# How can I set the dye on a store-bought cotton yarn?



## RedTartan (May 2, 2006)

I make crocheted house goods and my friend sells them in her farmers market booth. My problem is the colors fade within a few months of use. This is store-bought 100% cotton yarn that I'm using to crochet dishcloths and washcloths.

Is there anything I can do to the finished product that will set the dye so that they don't fade when washed?

Thanks, guys. I really want satisfied customers...

 RedTartan


----------



## FalconDance (Feb 4, 2007)

1. What kind of dye(s) do you use?
2. Are you 'stripping' the yarn before over-dying it?


----------



## RedTartan (May 2, 2006)

I don't know what kind of dye it is. It's already dyed when I buy it. It just fades horribly. The brand is Peaches & Cream. 

 RedTartan


----------



## RedTartan (May 2, 2006)

UPDATE: I have called the manufacturer and they're pretty much clueless. LOL. I also used my google-fu and found that everyone complains of cotton yarns fading. No where have I found any solution. 
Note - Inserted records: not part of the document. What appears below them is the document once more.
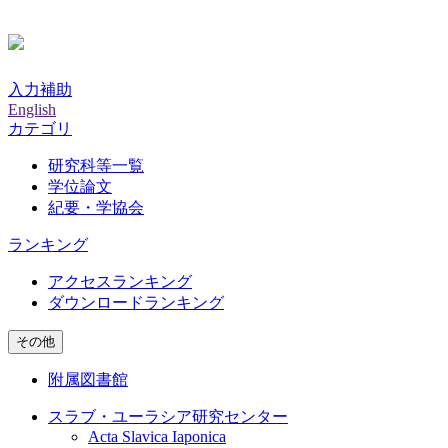
入力補助
English
カテゴリ
研究科等一覧
学位論文
紀要・学協会
ランキング
アクセスランキング
ダウンロードランキング
その他
附属図書館
スラブ・ユーラシア研究センター
Acta Slavica Iaponica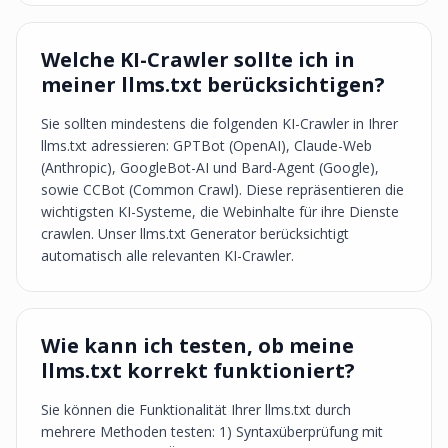
Welche KI-Crawler sollte ich in
meiner llms.txt berücksichtigen?
Sie sollten mindestens die folgenden KI-Crawler in Ihrer
llms.txt adressieren: GPTBot (OpenAI), Claude-Web
(Anthropic), GoogleBot-AI und Bard-Agent (Google),
sowie CCBot (Common Crawl). Diese repräsentieren die
wichtigsten KI-Systeme, die Webinhalte für ihre Dienste
crawlen. Unser llms.txt Generator berücksichtigt
automatisch alle relevanten KI-Crawler.
Wie kann ich testen, ob meine
llms.txt korrekt funktioniert?
Sie können die Funktionalität Ihrer llms.txt durch
mehrere Methoden testen: 1) Syntaxüberprüfung mit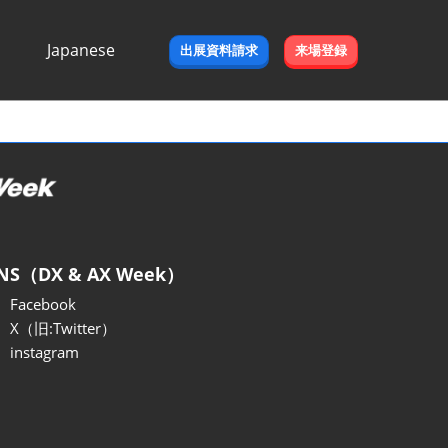
Japanese
出展資料請求
来場登録
Japanese
English
NS（DX & AX Week）
Facebook
X（旧:Twitter）
instagram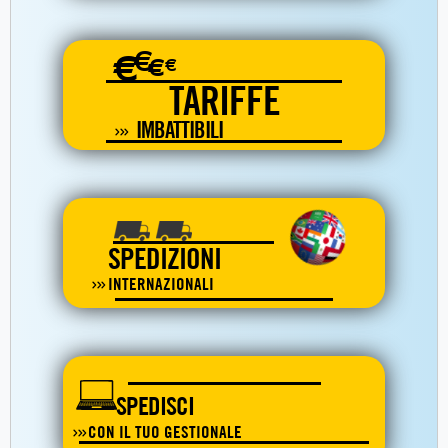
€
€
€
€
TARIFFE
IMBATTIBILI
SPEDIZIONI
INTERNAZIONALI
SPEDISCI
CON IL TUO GESTIONALE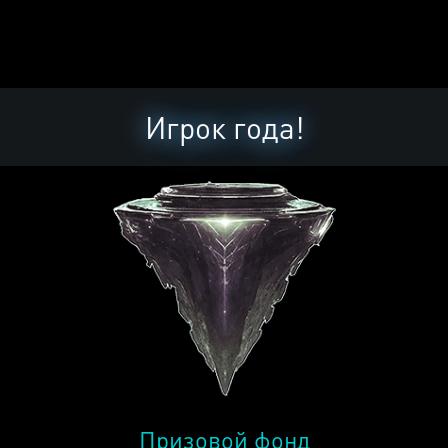
Игрок года!
Призовой фонд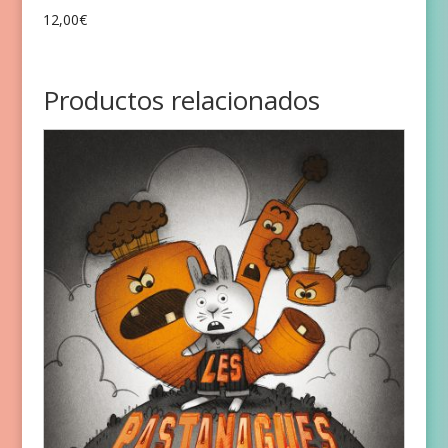
12,00
€
Productos relacionados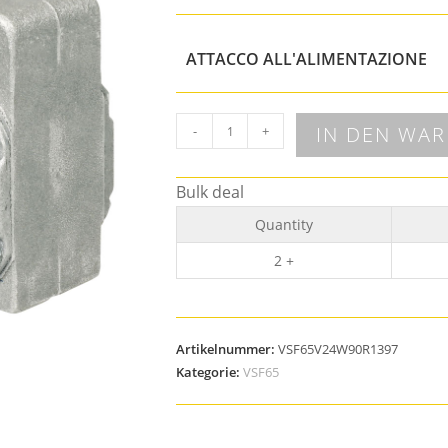
ATTACCO ALL'ALIMENTAZIONE
IN DEN WA
-
+
Bulk deal
Quantity
2 +
Artikelnummer:
VSF65V24W90R1397
Kategorie:
VSF65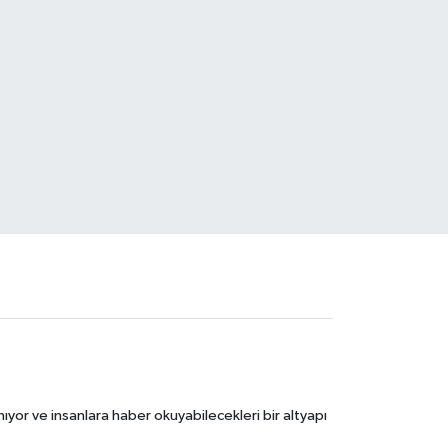
ıyor ve insanlara haber okuyabilecekleri bir altyapı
I also found a site claiming that vinegar and salt do nothing to set colors????

Sigh.

 RedTartan


----------



## FalconDance (Feb 4, 2007)

Oh, I thought you were over-dying it.

Peaches and Cream is a pretty blah dye job anyhow - if it were me and I weren't being my usual lazy self , I'd over-dye it - maybe tie-dye.


----------



## MullersLaneFarm (Jul 23, 2004)

Falcon,

What is 'stripping' the yarn??

I've got a few cones of P&C I'd like to over-dye


----------



## FalconDance (Feb 4, 2007)

It's getting all the already-there out. Maybe it can be done with vinegar on cotton .... and mordant the new at the same time(?).


----------



## Liese (Dec 12, 2005)

Do/can any dyes really hold up against fading due to how dish cloths and face cloths are often washed - bleach & maybe even hot water? I only use a small amount of bleach (1/4 c) & cold water to machine wash my cheese making cloths - I've an idea tho that many folks are using hot water and a lot more bleach in their laundry and I just don't see how that wouldn't mean fading. If you used lighter colours it'd be less apparent ... maybe.


----------